Wie die beteiligten Kommunen, darunter New York und New Orleans, am Sonntag (Ortszeit) mitteilten, wollen sie dazu an einem Messverfahren des Carbon Disclosure Projects (CDP) teilnehmen. Die 2000 in London gegründete Initiative setzt sich für mehr Transparenz bei CO2-Emissionen ein. Bisher beteiligten sich den Angaben zufolge weltweit 1.300 Unternehmen freiwillig an dem Verzeichnis.

Proteste gegen Bush
"Über 70 Prozent der weltweiten Emissionen werden von Städten verursacht", sagte CDP-Chef Paul Dickinson. Um die Emissionen zu regulieren, müssten sie zunächst gemessen werden.

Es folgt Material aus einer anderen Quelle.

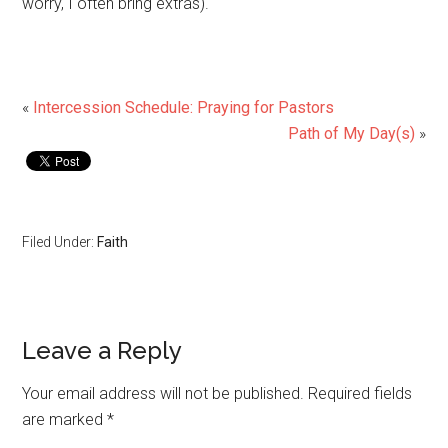
worry, I often bring extras).
«
Intercession Schedule: Praying for Pastors
Path of My Day(s)
»
Filed Under:
Faith
Leave a Reply
Your email address will not be published.
Required fields
are marked
*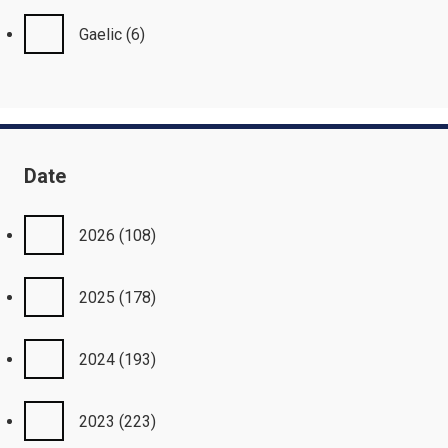
Gaelic
(6)
Date
2026
(108)
2025
(178)
2024
(193)
2023
(223)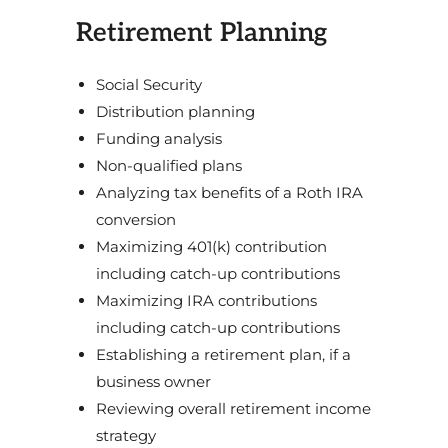
Retirement Planning
Social Security
Distribution planning
Funding analysis
Non-qualified plans
Analyzing tax benefits of a Roth IRA
conversion
Maximizing 401(k) contribution
including catch-up contributions
Maximizing IRA contributions
including catch-up contributions
Establishing a retirement plan, if a
business owner
Reviewing overall retirement income
strategy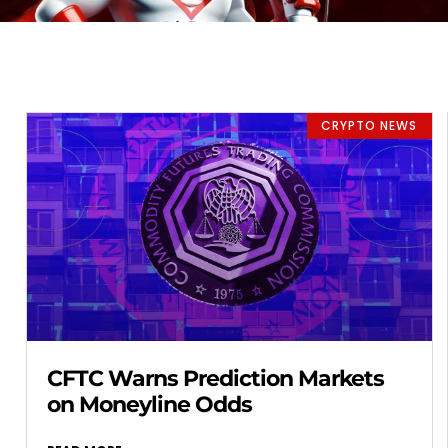
CRYPTO NEWS
CFTC Warns Prediction Markets
on Moneyline Odds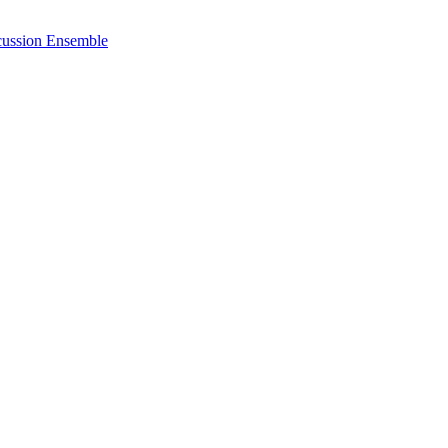
cussion Ensemble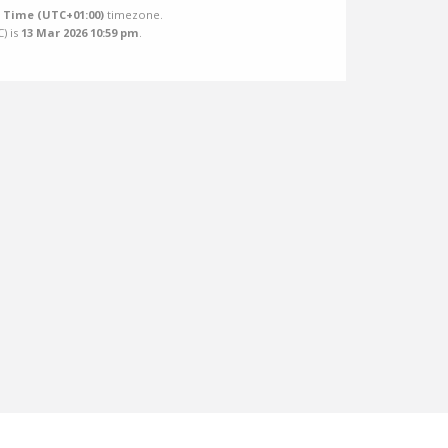
Time (UTC+01:00)
timezone.
C
) is
13 Mar 2026 10:59 pm
.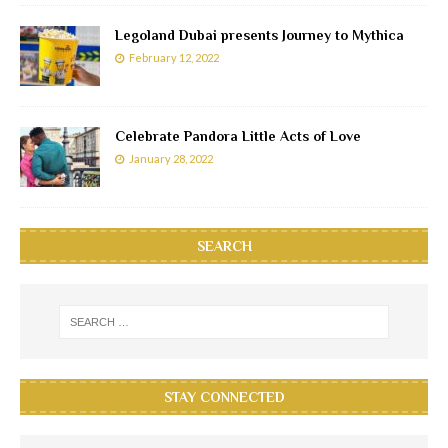
Legoland Dubai presents Journey to Mythica
February 12, 2022
Celebrate Pandora Little Acts of Love
January 28, 2022
SEARCH
STAY CONNECTED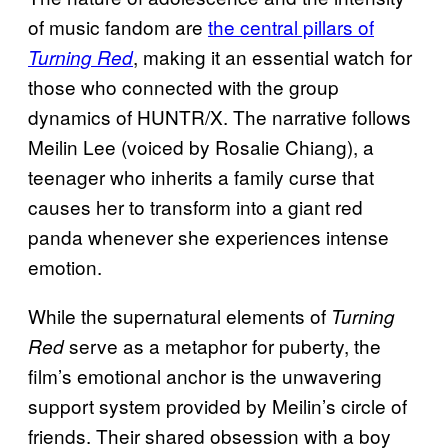
of music fandom are
the central pillars of
, making it an essential watch for
Turning Red
those who connected with the group
dynamics of HUNTR/X. The narrative follows
Meilin Lee (voiced by Rosalie Chiang), a
teenager who inherits a family curse that
causes her to transform into a giant red
panda whenever she experiences intense
emotion.
While the supernatural elements of
Turning
serve as a metaphor for puberty, the
Red
film’s emotional anchor is the unwavering
support system provided by Meilin’s circle of
friends. Their shared obsession with a boy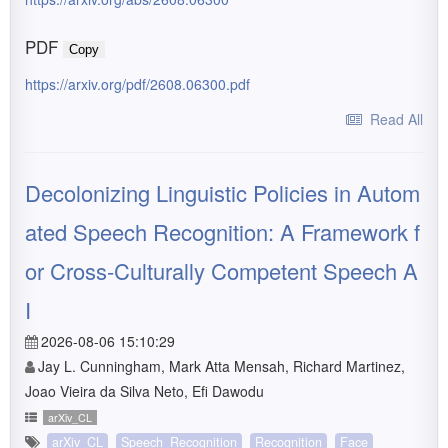
PDF
Copy
https://arxiv.org/pdf/2608.06300.pdf
Read All
Decolonizing Linguistic Policies in Autom
ated Speech Recognition: A Framework f
or Cross-Culturally Competent Speech A
I
2026-08-06 15:10:29
Jay L. Cunningham, Mark Atta Mensah, Richard Martinez,
Joao Vieira da Silva Neto, Efi Dawodu
arXiv_CL
arXiv_CL
Speech_Recognition
Recognition
Face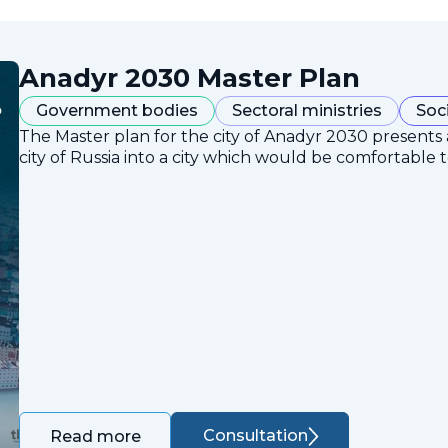
Anadyr 2030 Master Plan
Government bodies
Sectoral ministries
Soc
The Master plan for the city of Anadyr 2030 presents
city of Russia into a city which would be comfortable to
Consultation
Read more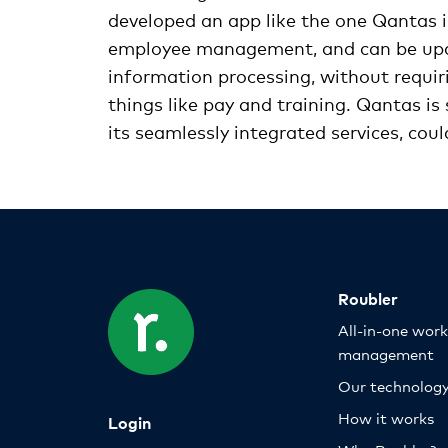
developed an app like the one Qantas is
employee management, and can be upda
information processing, without requir
things like pay and training. Qantas is
its seamlessly integrated services, cou
Roubler
All-in-one wor
management
Our technolog
How it works
Login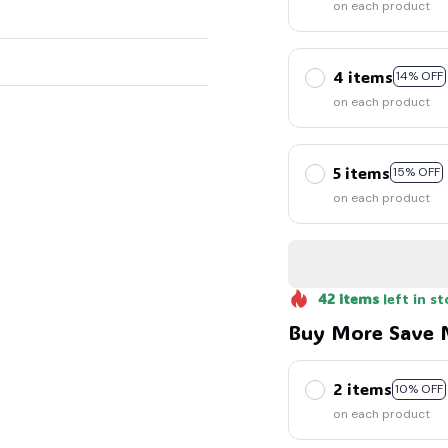
on each product
4 items
14% OFF
on each product
5 items
15% OFF
on each product
42
items
left in st
Buy More Save 
2 items
10% OFF
on each product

Die 21 teilnehmenden Kommunen wollen ihren Ausstoß von klimaschädlichem Kohlendioxid (CO2) und anderen Treibhausgasen daher künftig berechnen und vergleichen.

Mit diesem Schritt folgen sie dem Beispiel mehrerer US-Bundesstaaten, die sich ohne Rückendeckung aus Washington zum Klimaschutz verpflichtet haben. Die Regierung von Präsident George W. Bush lehnt verpflichtende Klimaziele grundsätzlich ab.